House Democrats cheered the bill’s debut, contending that it delivers on commitments made by House and Senate leaders on both sides of the aisle at the beginning of the legislative session. That’s when House Speaker Crisanta Duran, D-Denver, and Senate President Kevin Grantham, R-Cañon City, introduced Senate Bill 45, another piece of bipartisan legislation aimed at solving another piece of the construction defects puzzle — defining how to apportion liability among general contractors and subcontractors after lawsuits have been filed. That bill is awaiting action in the Republican-controlled Senate.
Duran said late Friday that she’s confident the compromise legislation can accomplish what has eluded previous General Assemblies.
“I hope this bill, along with Senate Bill 45 and the Colorado Supreme Court’s impending Vallagio ruling, will finally put to rest an issue that has been a bone of contention in the Colorado General Assembly for many years,” she said in a statement. “Our goal is to restore some balance to the Colorado real estate market and make housing more available.”
(Duran was referring to a case before the state’s high court — Vallagio at Inverness Residential Condominium Association, Inc. v.

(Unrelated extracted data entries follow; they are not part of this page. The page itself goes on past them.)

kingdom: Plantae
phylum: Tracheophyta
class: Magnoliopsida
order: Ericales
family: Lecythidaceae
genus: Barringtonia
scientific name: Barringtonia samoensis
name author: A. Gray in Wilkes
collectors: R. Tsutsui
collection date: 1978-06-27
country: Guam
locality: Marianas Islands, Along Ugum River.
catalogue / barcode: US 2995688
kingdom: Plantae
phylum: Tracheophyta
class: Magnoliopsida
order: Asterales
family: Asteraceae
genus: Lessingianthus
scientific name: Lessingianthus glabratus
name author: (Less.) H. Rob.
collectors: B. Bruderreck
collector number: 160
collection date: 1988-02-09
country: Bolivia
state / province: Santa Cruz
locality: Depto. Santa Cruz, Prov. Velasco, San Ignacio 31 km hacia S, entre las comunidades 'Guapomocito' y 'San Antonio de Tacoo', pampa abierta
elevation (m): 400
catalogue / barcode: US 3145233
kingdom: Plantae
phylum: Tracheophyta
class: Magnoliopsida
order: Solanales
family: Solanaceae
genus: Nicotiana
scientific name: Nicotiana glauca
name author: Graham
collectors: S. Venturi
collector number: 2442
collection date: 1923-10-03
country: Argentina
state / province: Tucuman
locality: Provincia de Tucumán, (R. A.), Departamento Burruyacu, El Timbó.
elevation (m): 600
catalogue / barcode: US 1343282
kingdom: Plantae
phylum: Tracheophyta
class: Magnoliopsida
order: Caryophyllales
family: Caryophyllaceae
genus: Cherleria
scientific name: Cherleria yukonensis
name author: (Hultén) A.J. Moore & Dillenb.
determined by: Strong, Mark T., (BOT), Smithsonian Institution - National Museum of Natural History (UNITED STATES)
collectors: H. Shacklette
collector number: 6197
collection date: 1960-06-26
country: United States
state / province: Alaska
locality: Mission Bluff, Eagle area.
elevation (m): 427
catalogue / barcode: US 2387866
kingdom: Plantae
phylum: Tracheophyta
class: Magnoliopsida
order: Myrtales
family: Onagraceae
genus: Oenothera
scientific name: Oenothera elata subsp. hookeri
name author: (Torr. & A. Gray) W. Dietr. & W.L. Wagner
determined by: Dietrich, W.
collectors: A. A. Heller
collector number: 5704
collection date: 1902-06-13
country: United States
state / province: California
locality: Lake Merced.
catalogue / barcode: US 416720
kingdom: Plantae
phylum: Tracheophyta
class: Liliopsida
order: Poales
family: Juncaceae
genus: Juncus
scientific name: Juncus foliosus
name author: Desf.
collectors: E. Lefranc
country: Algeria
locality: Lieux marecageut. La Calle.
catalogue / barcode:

Metropolitan Homes, Inc., et al — which involves whether an HOA on its own can rewrite a developer’s condominium document if the document requires binding arbitration, instead of a lawsuit, to resolve construction complaints.)
Guzman, as well, said she believes the legislation balances fiercely competing interests.
“From the start, Democrats have made it clear we are committed to legislation that would encourage the construction of attainable housing without taking away homeowners’ rights,” she said in a statement. “By balancing homeowners’ ability to seek damages for defective work with provisions to shield honest businesses from bad actors, I believe this bill will tackle a major issue in the construction defects debate.”
Garnett said he thinks House Bill 1279, along with the bill sponsored by Duran and Grantham, will be enough to encourage lawsuit-shy developers to get back in the business of building condos throughout Colorado.
“If this were signed into law today, I believe in a few years — it’s going to take a couple years for the market to react — there’s going to be confidence, and it will react the right way,” he said. “There’ll be enough confidence for insurers and developers. It will be time to get those plans, blow off the dust and break ground.”